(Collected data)

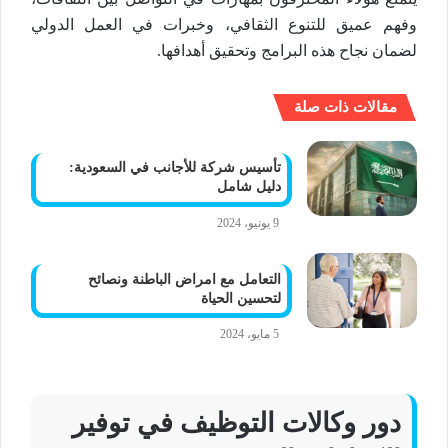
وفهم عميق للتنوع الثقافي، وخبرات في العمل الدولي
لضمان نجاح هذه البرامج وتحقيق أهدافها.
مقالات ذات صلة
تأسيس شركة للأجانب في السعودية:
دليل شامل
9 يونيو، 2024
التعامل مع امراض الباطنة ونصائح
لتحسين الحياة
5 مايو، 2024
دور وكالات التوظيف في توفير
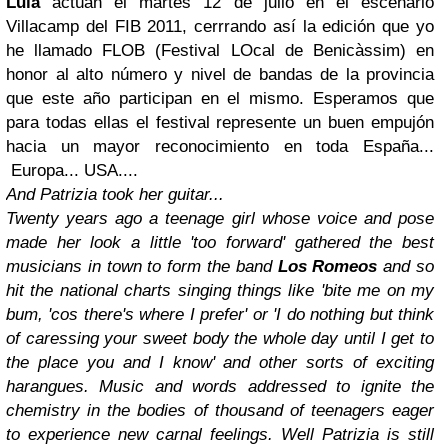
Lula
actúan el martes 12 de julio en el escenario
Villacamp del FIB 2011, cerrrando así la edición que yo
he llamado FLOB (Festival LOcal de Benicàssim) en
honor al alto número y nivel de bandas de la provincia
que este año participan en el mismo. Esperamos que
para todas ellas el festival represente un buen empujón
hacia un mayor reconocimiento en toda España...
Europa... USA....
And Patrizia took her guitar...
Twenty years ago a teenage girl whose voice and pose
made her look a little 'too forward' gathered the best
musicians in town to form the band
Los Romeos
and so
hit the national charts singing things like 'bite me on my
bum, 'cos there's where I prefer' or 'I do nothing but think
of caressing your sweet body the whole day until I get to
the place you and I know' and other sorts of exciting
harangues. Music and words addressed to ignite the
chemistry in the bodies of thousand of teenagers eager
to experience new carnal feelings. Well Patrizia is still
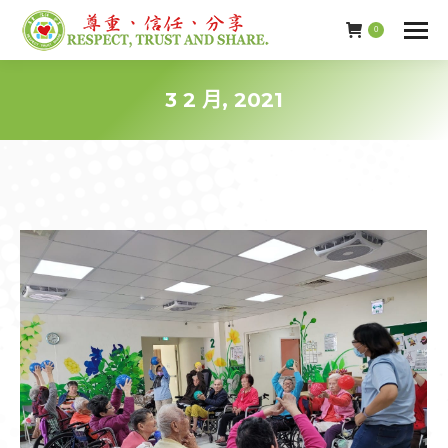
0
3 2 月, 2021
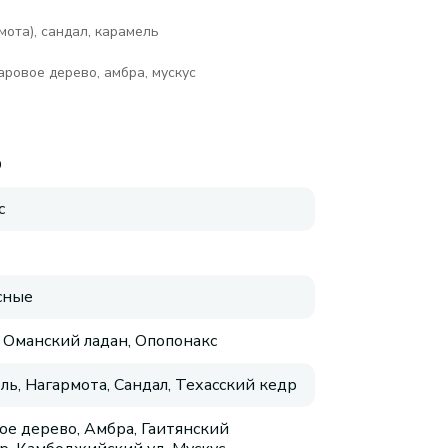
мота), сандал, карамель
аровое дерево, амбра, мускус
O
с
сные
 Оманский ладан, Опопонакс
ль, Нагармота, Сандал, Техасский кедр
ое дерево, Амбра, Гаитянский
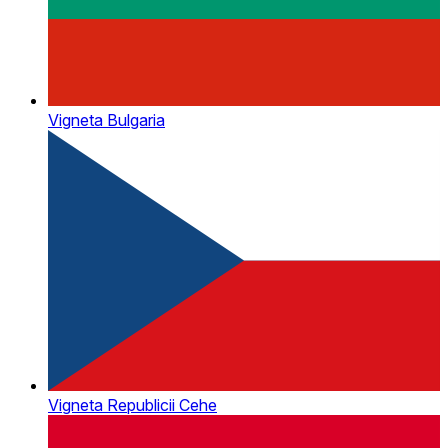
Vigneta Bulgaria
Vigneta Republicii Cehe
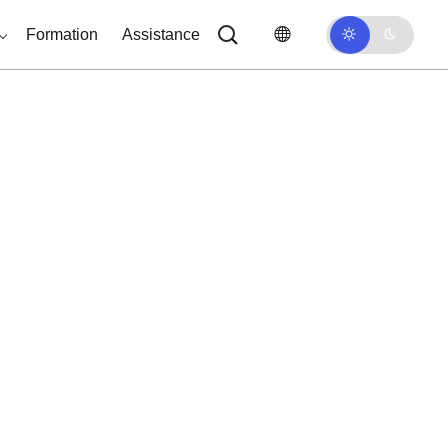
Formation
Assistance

* Task item *
Output each line above exactly. Skip the images.

* Response to the task *
وفهم عميق للتنوع الثقافي، وخبرات في العمل الدولي
لضمان نجاح هذه البرامج وتحقيق أهدافها.
مقالات ذات صلة
تأسيس شركة للأجانب في السعودية:
دليل شامل
9 يونيو، 2024
التعامل مع امراض الباطنة ونصائح
لتحسين الحياة
5 مايو، 2024
دور وكالات التوظيف في توفير
Lula
actúan el martes 12 de julio en el escenario
Villacamp del FIB 2011, cerrrando así la edición que yo
he llamado FLOB (Festival LOcal de Benicàssim) en
honor al alto número y nivel de bandas de la provincia
que este año participan en el mismo. Esperamos que
para todas ellas el festival represente un buen empujón
hacia un mayor reconocimiento en toda España...
Europa... USA....
And Patrizia took her guitar...
Twenty years ago a teenage girl whose voice and pose
made her look a little 'too forward' gathered the best
musicians in town to form the band
Los Romeos
and so
hit the national charts singing things like 'bite me on my
bum, 'cos there's where I prefer' or 'I do nothing but think
of caressing your sweet body the whole day until I get to
the place you and I know' and other sorts of exciting
harangues. Music and words addressed to ignite the
chemistry in the bodies of thousand of teenagers eager
to experience new carnal feelings. Well Patrizia is still
0
3 2 月, 2021
мота), сандал, карамель
аровое дерево, амбра, мускус
O
с
сные
 Оманский ладан, Опопонакс
ль, Нагармота, Сандал, Техасский кедр
ое дерево, Амбра, Гаитянский
Vigneta Bulgaria
Vigneta Republicii Cehe
Formation
Assistance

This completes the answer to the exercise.